Thursday, after orchestra rehearsals, a trio rehearsal in preparation for the Friday “Kaimerata Concert”, my series of concerts in which I pick a composer every year and do a few concerts of this composer's works, allowing the public to learn about the composer and acquaint themselves with various works from different periods of their life. We do a condensed version in the summer in Canada, on Denman Island (first week of August): www.kaimerata.com
Interior of the Liceu, Barcelona © Jordi Play
Friday morning, orchestra rehearsal. Friday lunch time "open rehearsal" of the Dvořák Serenade for winds (I was conducting) in a program called "Art & Science" in the Research Centre right beside the sea, in which I explained the life of Dvořák, the difficulties and challenges of rehearsing in a large group (we are 11 musicians in the Wind Serenade: 2 oboes, 2 clarinets, 2 bassoons, 3 horns, 1 cello and 1 double bass), and the similarities between research meetings and rehearsals (the difficult question of the role of a conductor).
Friday afternoon, lunch, snooze, off to the concert hall for dress rehearsal with the trio, dress rehearsal with the Wind Serenade, concert at 8:00pm, followed by a good margarita (and some food). It was the first of the "Kaimerata Concerts" this year – as you figured out, on the music and life of Antonin Dvořák. It was well attended, luckily (one never knows!) For those of you who came to Barcelona, you know the hall: the Auditorium of the Liceu Conservatory, where you heard the Piazzolla Seasons, the Mozart Piano Concerto and the crazy Schnittke "Moz-Art à la Haydn".
These were the 'official' activities. As we all know, the rest of the time is filled with answering e-mails, trying to encourage people to come to the concerts, organizing, oh – and practicing individually a bit, of course! Not to forget the obligatory exercise: a jog along the sea, to try to shake out of the body the completely unnatural position of the violin.
Parque Guell, Barcelona
Saturday: a free day. Time to be lazy. No violin. No students. No organizing. Feeling exhausted. Time to catch up with all the things that were put off. A drive to yet another beach (there are beaches everywhere around Barcelona). A nice walk with Catherine in the sand, staring at the sun sparkling on the breaking waves. The chance to take out our fancy car (another secret passion) for a little drive.
La Boquería Market, Barcelona
A few of the greatest things of living here in Barcelona, which also make it possible to do so many things: great weather (it was sunny every day – sorry West Coasters...) and everything is close. I walk to the opera in 5 minutes, I bike to the conservatory in 6 minutes, and walk to the concert hall in 10 minutes. The stores and market are 2 minutes away by foot. No need for cars, no need for metro. I only have to zigzag around the tourists. And then the sea, the beautiful Mediterranean is right at our doorstep. In warmer weather, the morning jog is followed by a swim. No need for mudguards on my bike: it hardly ever rains!

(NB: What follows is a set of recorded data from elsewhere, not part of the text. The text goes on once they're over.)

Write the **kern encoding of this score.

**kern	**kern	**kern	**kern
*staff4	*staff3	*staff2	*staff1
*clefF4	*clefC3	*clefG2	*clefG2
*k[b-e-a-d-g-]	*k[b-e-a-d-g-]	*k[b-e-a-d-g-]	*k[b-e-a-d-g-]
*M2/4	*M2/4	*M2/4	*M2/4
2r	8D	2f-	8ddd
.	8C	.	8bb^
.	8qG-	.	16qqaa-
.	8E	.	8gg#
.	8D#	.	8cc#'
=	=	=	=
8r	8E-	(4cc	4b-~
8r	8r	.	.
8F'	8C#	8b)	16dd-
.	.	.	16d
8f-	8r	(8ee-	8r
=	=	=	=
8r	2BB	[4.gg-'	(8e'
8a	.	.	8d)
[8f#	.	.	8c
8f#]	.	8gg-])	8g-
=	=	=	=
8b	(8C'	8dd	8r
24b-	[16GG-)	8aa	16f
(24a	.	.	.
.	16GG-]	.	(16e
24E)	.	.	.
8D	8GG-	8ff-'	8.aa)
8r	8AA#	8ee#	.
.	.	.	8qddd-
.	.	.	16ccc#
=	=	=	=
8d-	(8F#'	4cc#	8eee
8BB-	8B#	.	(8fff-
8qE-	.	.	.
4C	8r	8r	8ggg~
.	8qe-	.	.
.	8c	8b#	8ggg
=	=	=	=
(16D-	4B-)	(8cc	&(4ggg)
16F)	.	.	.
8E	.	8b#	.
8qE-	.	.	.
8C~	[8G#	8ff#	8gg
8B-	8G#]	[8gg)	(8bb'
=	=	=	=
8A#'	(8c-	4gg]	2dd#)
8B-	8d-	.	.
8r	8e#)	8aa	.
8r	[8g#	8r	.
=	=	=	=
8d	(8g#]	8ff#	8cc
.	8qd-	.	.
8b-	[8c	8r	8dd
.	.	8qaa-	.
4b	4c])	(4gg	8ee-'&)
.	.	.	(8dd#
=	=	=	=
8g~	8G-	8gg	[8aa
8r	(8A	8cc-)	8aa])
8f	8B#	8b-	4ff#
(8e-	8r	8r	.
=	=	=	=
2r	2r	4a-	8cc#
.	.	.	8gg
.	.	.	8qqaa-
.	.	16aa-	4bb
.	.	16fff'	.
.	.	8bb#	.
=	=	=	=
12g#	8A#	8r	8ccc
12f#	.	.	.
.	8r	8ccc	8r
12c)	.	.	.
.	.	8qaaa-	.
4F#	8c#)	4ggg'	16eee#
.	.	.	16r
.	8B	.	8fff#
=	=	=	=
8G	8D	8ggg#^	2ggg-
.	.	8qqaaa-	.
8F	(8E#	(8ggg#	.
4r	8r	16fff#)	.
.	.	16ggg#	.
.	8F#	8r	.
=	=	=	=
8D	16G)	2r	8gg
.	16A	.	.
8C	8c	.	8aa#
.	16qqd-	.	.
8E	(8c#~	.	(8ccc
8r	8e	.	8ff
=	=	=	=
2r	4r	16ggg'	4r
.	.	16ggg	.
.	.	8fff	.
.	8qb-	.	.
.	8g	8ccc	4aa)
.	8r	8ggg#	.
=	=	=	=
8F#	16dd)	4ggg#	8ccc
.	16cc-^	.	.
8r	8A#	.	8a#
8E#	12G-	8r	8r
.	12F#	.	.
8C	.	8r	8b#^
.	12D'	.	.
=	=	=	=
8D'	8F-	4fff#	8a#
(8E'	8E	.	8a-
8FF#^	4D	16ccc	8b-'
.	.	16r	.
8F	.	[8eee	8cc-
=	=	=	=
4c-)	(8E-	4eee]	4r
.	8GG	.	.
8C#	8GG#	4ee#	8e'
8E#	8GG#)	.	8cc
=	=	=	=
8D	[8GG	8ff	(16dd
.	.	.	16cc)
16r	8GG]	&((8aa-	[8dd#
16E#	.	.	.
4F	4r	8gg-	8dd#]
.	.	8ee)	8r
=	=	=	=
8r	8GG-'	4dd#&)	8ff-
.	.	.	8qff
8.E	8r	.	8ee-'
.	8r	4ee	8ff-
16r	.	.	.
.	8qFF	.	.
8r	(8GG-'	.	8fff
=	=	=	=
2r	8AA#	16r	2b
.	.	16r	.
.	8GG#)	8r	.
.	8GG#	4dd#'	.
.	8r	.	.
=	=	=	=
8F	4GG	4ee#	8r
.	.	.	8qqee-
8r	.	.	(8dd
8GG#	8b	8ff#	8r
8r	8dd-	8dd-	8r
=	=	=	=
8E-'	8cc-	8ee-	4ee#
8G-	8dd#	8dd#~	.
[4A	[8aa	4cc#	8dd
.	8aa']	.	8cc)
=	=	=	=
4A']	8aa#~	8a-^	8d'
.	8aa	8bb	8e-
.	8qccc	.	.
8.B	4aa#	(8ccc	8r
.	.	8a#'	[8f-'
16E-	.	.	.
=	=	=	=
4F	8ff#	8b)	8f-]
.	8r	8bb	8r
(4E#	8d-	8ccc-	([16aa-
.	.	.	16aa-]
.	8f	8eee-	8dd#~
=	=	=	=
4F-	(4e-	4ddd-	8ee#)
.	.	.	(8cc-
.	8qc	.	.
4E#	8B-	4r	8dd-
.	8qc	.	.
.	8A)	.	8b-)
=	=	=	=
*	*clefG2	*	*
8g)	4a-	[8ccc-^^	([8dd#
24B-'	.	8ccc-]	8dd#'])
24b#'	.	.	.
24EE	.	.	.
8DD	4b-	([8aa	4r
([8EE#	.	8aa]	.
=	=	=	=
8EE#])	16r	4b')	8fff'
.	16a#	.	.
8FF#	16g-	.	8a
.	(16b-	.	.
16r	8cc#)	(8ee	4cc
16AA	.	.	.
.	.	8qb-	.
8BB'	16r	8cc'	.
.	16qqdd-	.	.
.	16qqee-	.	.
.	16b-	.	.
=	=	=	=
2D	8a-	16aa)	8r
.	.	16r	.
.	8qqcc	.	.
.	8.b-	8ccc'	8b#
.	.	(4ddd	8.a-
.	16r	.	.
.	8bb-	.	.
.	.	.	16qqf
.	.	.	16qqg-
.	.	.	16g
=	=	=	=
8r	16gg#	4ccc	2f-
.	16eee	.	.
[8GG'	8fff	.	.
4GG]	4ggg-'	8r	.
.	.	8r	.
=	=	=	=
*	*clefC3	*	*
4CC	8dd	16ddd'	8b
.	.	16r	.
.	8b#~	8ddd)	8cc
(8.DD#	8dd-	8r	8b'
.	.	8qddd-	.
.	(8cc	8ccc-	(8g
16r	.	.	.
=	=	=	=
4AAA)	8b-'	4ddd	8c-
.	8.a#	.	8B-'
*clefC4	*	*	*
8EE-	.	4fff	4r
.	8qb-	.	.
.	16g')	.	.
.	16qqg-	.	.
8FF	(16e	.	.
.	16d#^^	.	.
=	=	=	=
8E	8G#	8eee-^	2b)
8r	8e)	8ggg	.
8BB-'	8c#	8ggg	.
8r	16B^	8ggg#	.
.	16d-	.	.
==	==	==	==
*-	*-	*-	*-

Kai Gleusteen & Catherine Ordronneau Walking Through Barcelona
Voilà: a few days of my life in Barcelona. Catherine is less busy than I but fills her time with intense preparation for the concert (more than I, lucky her!), wonderful cooking (you can't believe the fresh gambas and fish we had on Tuesday, the delicious ossobuco on Thursday, the cake that just came out of the oven today!), her piano students and quite a bit of chamber music coaching, including one day of juries for chamber music exams. I could never do so many things without Catherine's help, and my life would certainly not be as pleasant! The rewards for the week: performing together the Dumky Trio (violin, cello, and piano) last night, which went very well in the concert, the excellent food and the drive in the fancy car (a convertible – yes, open, even in winter) today!